Vue de l'intérieur sur une réalité inacceptable, Le peuple de la rivière Kattawapiskak donne un visage humain à une tragédie que beaucoup d'entre nous n'ont suivie que par médias interposés. On y rencontre des hommes, des femmes et des enfants vivant dans des conditions dignes du tiers-monde, entassés dans des maisons mobiles ou des bâtiments en état de décomposition avancée, avec tout juste l'eau courante, alors que dehors il fait -50 degrés. Sommes-nous en Mongolie? Au Kazakhstan? Surprise, c'est l'Ontario....

En Inde ou en Afrique, la situation nous surprendrait moins. Mais on reste toujours ahuri de voir qu'un tel drame se déroule ici, pratiquement dans notre cour. Selon Mme Obomsawin, cette situation est d'autant plus tragique que beaucoup de gens de l'extérieur n'ont pas hésité à juger ces hommes et ces femmes ignorés de tous, qui ont tout juste gardé assez de fierté pour tenir debout.

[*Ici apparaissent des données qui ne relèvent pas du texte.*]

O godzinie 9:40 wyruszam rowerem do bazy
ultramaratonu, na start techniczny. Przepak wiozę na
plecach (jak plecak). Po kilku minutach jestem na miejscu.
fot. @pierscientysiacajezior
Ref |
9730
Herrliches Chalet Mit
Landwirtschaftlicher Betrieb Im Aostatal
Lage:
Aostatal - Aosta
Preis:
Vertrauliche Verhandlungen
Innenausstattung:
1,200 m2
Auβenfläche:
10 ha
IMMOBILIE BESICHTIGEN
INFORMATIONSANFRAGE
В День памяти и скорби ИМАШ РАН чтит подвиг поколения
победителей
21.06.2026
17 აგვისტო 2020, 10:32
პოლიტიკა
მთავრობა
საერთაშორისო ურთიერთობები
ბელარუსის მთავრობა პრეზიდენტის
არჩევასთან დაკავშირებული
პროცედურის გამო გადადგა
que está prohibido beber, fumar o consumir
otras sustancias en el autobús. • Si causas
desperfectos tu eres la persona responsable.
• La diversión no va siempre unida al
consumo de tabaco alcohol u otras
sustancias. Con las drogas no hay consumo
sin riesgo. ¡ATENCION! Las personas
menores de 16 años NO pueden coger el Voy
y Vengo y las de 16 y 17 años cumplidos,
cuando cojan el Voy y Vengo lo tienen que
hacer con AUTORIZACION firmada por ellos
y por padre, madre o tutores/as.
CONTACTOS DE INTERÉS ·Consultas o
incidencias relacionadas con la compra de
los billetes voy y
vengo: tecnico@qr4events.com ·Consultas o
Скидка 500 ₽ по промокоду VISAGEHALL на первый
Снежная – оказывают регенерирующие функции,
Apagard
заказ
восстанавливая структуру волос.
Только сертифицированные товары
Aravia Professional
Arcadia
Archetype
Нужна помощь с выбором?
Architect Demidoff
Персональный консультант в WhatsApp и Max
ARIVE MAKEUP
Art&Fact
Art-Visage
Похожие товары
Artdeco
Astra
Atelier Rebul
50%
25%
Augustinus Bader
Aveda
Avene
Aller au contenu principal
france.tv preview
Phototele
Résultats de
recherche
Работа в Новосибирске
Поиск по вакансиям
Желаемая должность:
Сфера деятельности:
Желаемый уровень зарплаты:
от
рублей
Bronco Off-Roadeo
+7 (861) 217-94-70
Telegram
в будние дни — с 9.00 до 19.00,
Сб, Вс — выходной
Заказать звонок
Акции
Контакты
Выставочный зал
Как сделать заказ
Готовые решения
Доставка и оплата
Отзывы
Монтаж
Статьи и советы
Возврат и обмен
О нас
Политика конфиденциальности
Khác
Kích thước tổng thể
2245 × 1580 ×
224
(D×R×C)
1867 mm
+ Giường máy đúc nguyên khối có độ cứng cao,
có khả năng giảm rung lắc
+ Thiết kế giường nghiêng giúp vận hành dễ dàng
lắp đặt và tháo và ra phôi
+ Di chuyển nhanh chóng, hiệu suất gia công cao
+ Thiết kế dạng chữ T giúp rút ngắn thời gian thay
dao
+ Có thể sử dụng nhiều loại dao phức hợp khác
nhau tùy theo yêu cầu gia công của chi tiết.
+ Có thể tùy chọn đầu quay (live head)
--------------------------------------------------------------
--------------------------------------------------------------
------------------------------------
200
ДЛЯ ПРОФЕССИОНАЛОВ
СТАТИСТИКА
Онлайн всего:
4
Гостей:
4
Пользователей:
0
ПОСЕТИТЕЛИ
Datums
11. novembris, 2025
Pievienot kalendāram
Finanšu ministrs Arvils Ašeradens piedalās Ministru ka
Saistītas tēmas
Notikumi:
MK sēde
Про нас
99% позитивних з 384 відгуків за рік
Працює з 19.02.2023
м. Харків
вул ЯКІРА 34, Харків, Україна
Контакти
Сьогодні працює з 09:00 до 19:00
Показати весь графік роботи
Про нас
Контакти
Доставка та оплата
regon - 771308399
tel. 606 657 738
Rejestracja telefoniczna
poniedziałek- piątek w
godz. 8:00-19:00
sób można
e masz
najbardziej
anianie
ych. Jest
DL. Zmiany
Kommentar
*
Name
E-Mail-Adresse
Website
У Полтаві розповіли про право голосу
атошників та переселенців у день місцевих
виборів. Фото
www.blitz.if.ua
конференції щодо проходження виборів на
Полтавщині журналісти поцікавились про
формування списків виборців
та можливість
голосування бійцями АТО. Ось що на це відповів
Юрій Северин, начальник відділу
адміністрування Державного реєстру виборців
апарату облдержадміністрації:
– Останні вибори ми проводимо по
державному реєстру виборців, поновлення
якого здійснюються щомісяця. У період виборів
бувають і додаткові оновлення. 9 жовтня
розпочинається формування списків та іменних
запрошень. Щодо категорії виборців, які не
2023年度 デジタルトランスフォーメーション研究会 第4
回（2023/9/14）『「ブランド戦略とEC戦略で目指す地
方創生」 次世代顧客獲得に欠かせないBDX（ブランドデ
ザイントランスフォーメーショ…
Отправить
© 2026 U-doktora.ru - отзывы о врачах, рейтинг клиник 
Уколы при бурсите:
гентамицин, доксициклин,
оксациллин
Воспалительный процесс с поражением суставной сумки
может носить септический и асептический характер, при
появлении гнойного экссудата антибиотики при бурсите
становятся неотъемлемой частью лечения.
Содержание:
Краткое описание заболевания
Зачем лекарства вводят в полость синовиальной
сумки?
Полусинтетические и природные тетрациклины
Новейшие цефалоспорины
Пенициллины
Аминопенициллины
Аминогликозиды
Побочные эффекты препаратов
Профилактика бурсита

«On a dit des choses très laides sur Facebook et dans la presse. Il y a eu des accusations publiques. C'était désobligeant», raconte la réalisatrice. Qui ajoute dans la foulée que «les citoyens ne savent rien de ce qui se passe dans une réserve, mais ils jugent tout».

Un an plus tard, les choses se seraient grandement améliorées, selon la cinéaste. En plus d'une nouvelle école - attendue depuis au moins 15 ans -, une centaine de maisons mobiles ont été bâties au cours des derniers mois. Mais ce n'est pas une raison pour «laisser faire», dit-elle, en soulignant que la réserve a «encore besoin de 300 maisons». Après, peut-être, pourra-t-on parler de conditions acceptables, selon la norme canadienne.

____________________________________________________________________________

The People of the Kattawapiskak River, demain à 14h30 au Cinéma Parallèle.